▶ TASK DETAILS:
Whenever a line below holds the word "Gürcistan", copy that line.

▶ ENTRIES SHOWN:

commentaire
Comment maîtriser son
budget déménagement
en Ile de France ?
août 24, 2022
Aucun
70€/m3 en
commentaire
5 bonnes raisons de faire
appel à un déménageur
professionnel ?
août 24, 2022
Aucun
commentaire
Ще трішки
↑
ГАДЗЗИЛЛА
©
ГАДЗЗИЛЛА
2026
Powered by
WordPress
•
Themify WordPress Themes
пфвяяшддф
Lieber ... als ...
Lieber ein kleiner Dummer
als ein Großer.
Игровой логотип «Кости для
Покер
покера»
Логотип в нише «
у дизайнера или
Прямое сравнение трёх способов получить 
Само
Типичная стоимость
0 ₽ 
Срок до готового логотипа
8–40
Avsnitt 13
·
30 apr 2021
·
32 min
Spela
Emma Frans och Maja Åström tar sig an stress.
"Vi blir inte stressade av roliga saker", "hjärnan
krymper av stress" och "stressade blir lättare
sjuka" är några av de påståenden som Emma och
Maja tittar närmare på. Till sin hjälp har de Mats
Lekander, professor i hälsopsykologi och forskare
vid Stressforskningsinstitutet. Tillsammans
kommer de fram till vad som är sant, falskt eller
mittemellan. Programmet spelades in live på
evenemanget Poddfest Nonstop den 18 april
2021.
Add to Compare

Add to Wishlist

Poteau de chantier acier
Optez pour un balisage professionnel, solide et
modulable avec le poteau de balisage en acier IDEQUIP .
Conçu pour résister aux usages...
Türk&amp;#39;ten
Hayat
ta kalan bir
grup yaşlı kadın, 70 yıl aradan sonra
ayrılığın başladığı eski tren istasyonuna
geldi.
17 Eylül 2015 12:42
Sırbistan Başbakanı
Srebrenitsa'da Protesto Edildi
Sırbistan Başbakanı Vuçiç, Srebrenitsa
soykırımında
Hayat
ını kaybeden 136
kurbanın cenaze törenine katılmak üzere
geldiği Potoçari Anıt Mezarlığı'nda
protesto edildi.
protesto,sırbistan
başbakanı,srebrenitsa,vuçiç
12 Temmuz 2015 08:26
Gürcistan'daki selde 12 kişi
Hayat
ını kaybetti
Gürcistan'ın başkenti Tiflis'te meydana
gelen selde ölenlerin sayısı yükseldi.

▶ EXERCISE ANSWER:
Gürcistan'daki selde 12 kişi
Gürcistan'ın başkenti Tiflis'te meydana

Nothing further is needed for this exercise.